TASK OBJECTIVE: Of the material below, only the lines from the line containing "Incident #: 16008082" down to the line containing "Location: AMES ST & PEARL ST" belong in the answer, written out exactly.

TASK DATA:
--------
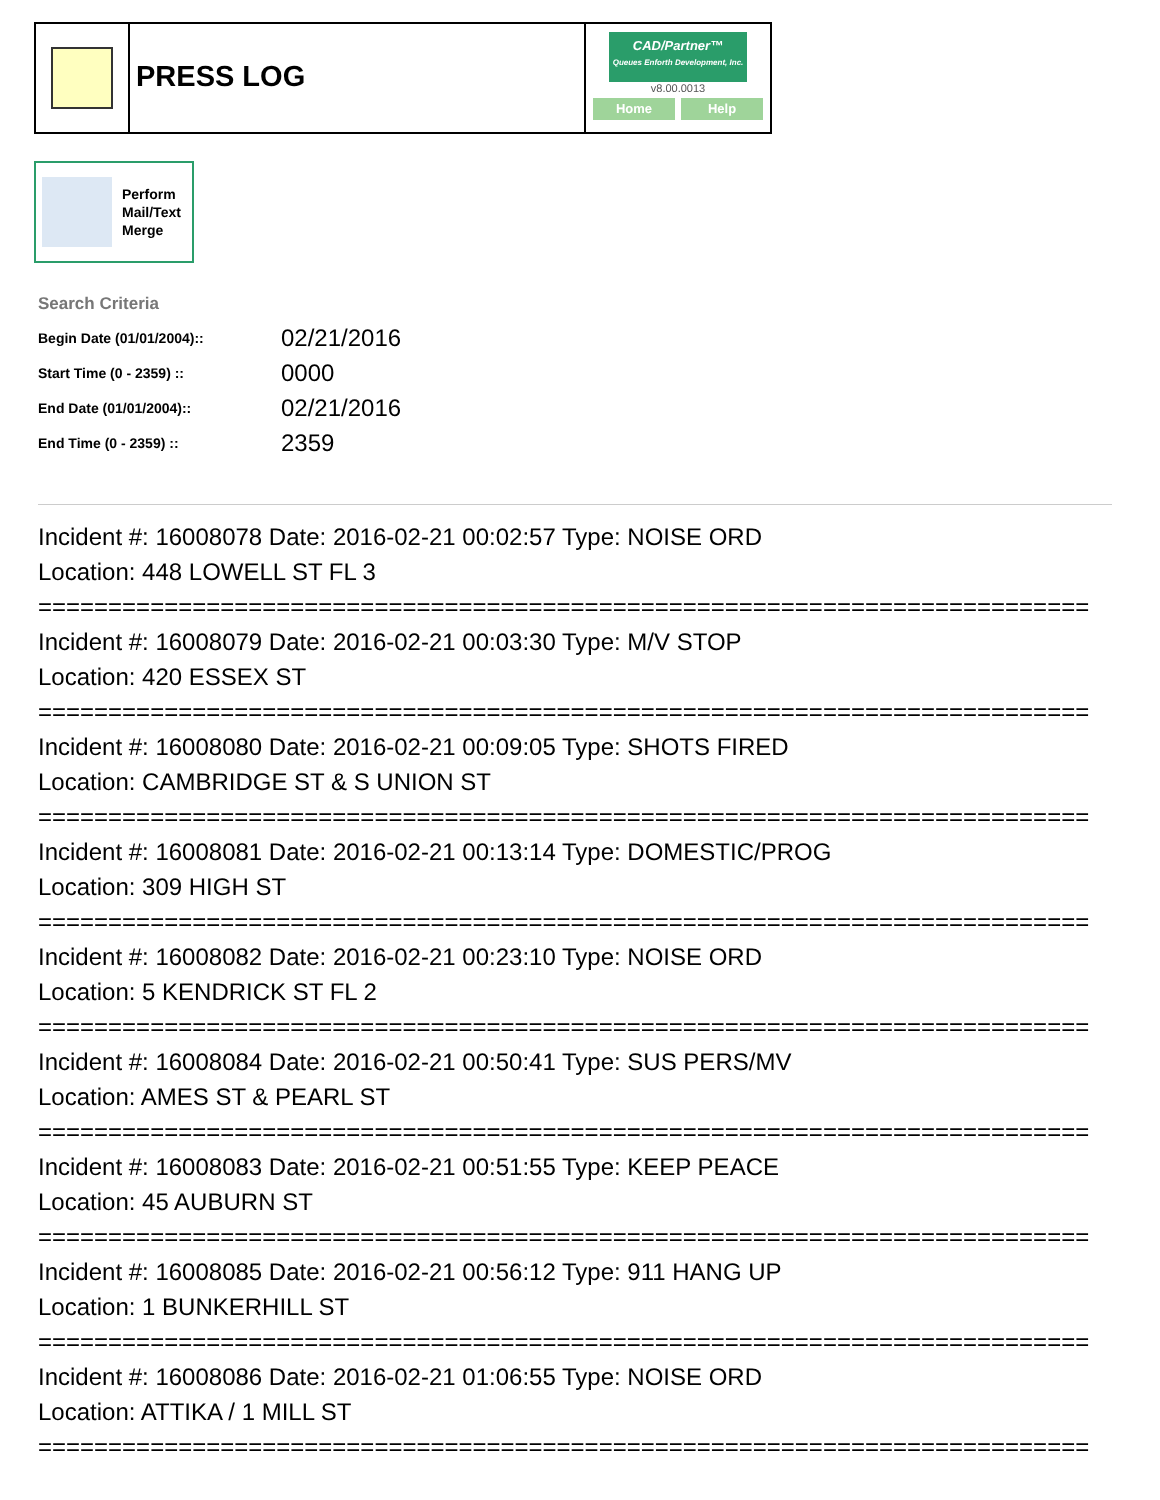PRESS LOG
CAD/Partner™
Queues Enforth Development, Inc.
v8.00.0013
Home Help
Perform
Mail/Text
Merge
Search Criteria
| Begin Date (01/01/2004):: | 02/21/2016 |
| Start Time (0 - 2359) :: | 0000 |
| End Date (01/01/2004):: | 02/21/2016 |
| End Time (0 - 2359) :: | 2359 |
Incident #: 16008078 Date: 2016-02-21 00:02:57 Type: NOISE ORD
Location: 448 LOWELL ST FL 3
===========================================================================
Incident #: 16008079 Date: 2016-02-21 00:03:30 Type: M/V STOP
Location: 420 ESSEX ST
===========================================================================
Incident #: 16008080 Date: 2016-02-21 00:09:05 Type: SHOTS FIRED
Location: CAMBRIDGE ST & S UNION ST
===========================================================================
Incident #: 16008081 Date: 2016-02-21 00:13:14 Type: DOMESTIC/PROG
Location: 309 HIGH ST
===========================================================================
Incident #: 16008082 Date: 2016-02-21 00:23:10 Type: NOISE ORD
Location: 5 KENDRICK ST FL 2
===========================================================================
Incident #: 16008084 Date: 2016-02-21 00:50:41 Type: SUS PERS/MV
Location: AMES ST & PEARL ST
===========================================================================
Incident #: 16008083 Date: 2016-02-21 00:51:55 Type: KEEP PEACE
Location: 45 AUBURN ST
===========================================================================
Incident #: 16008085 Date: 2016-02-21 00:56:12 Type: 911 HANG UP
Location: 1 BUNKERHILL ST
===========================================================================
Incident #: 16008086 Date: 2016-02-21 01:06:55 Type: NOISE ORD
Location: ATTIKA / 1 MILL ST
===========================================================================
--------
SOLUTION TO THIS PROBLEM:
Incident #: 16008082 Date: 2016-02-21 00:23:10 Type: NOISE ORD
Location: 5 KENDRICK ST FL 2
===========================================================================
Incident #: 16008084 Date: 2016-02-21 00:50:41 Type: SUS PERS/MV
Location: AMES ST & PEARL ST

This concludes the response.